Background: Cardiopulmonary exercise testing (CPET) provides a reliable and reproducible approach to measuring fitness in patients and diagnosing their health problems. However, the data from CPET consist of multiple time series that require training to interpret. Part of this training teaches the use of flow charts or nested decision trees to interpret the CPET results. This paper investigates the use of two machine learning techniques using neural networks to predict patient health conditions with CPET data in contrast to flow charts. The data for this investigations comes from a small sample of patients with known health problems and who had CPET results.
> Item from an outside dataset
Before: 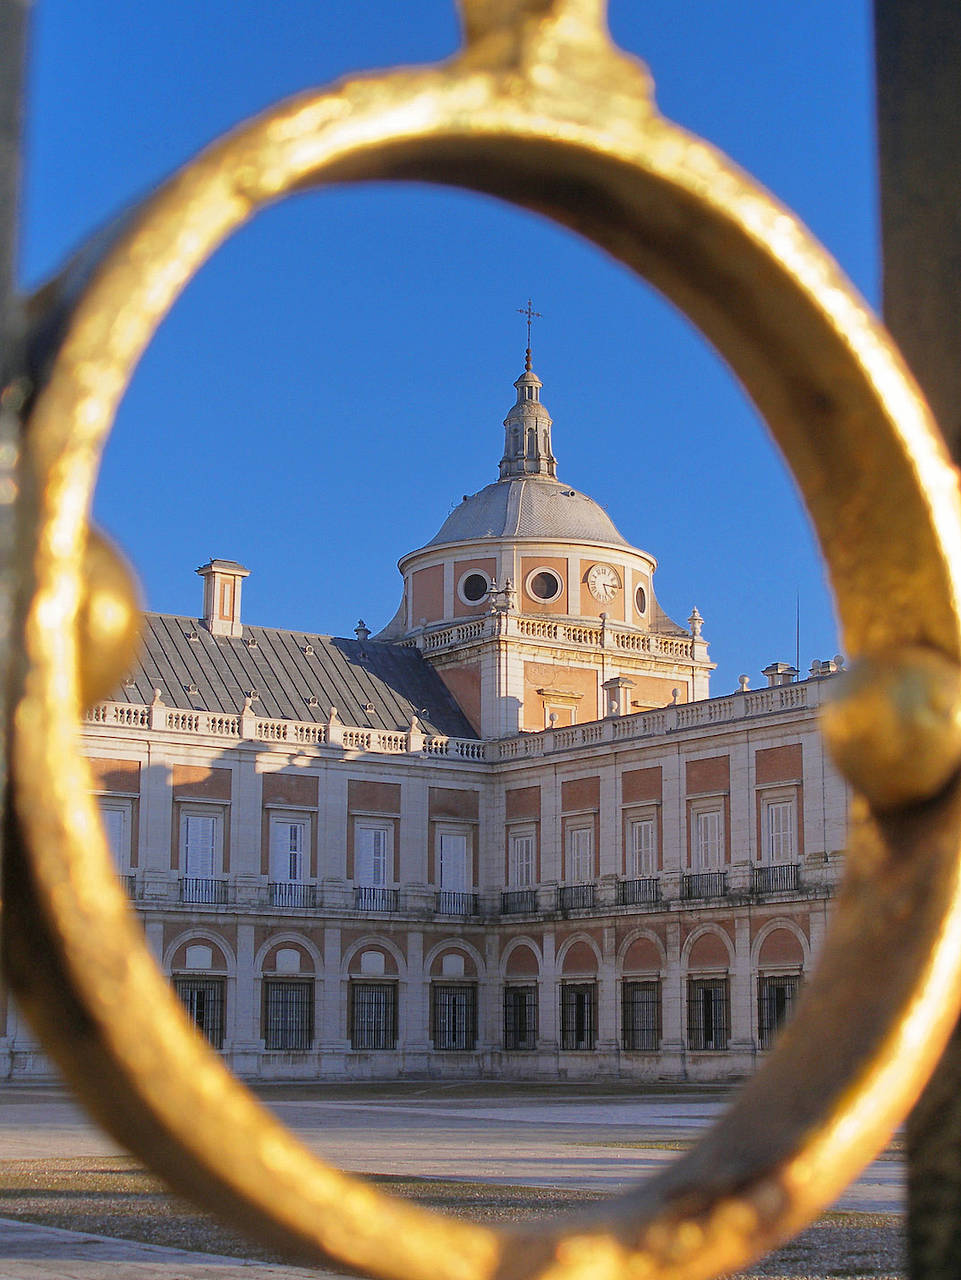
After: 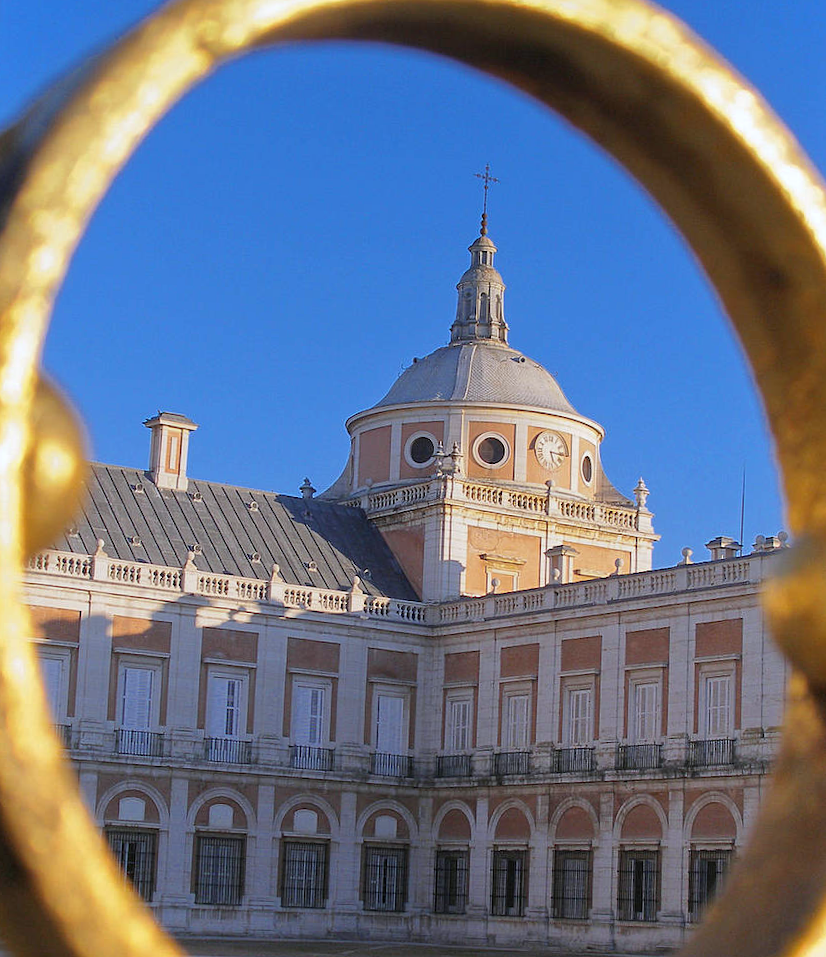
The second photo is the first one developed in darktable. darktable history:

The small size of the sample data also allows us to investigate the use and performance of deep learning neural networks on health care problems with limited amounts of labeled training and testing data.
Methods: This paper compares the current standard for interpreting and classifying CPET data, flowchart, to neural network techniques, autoencoders and convolutional neural networks (CNN). The study also investigated the performance of principal component analysis (PCA) with logistic regression to provide an additional baseline of comparison to the neural network techniques.
Results: The patients in the sample had two primary diagnoses: heart failure and metabolic syndrome. All model-based testing was done with 5-fold cross-validation and metrics of precision, recall, F1 score, and accuracy. As a baseline for comparison to our models, the highest performing flow chart method achieved an an accuracy of 77\%. Both PCA regression and CNN achieved an average accuracy of 90\% and outperformed the flow chart methods on all metrics. The autoencoder with logistic regression performed the best on each of the metrics and had an average accuracy of 94%.
Conclusions: This study suggests that machine learning and neural network techniques, in particular, can provide higher levels of accuracy with CPET data than traditional flowchart methods. Further, the CNN performed well with a small data set showing that these techniques can be designed to perform well on small data problems that are often found in health care and the life sciences. Further testing with larger data sets is needed to continue evaluating the use of machine learning to interpret CPET data.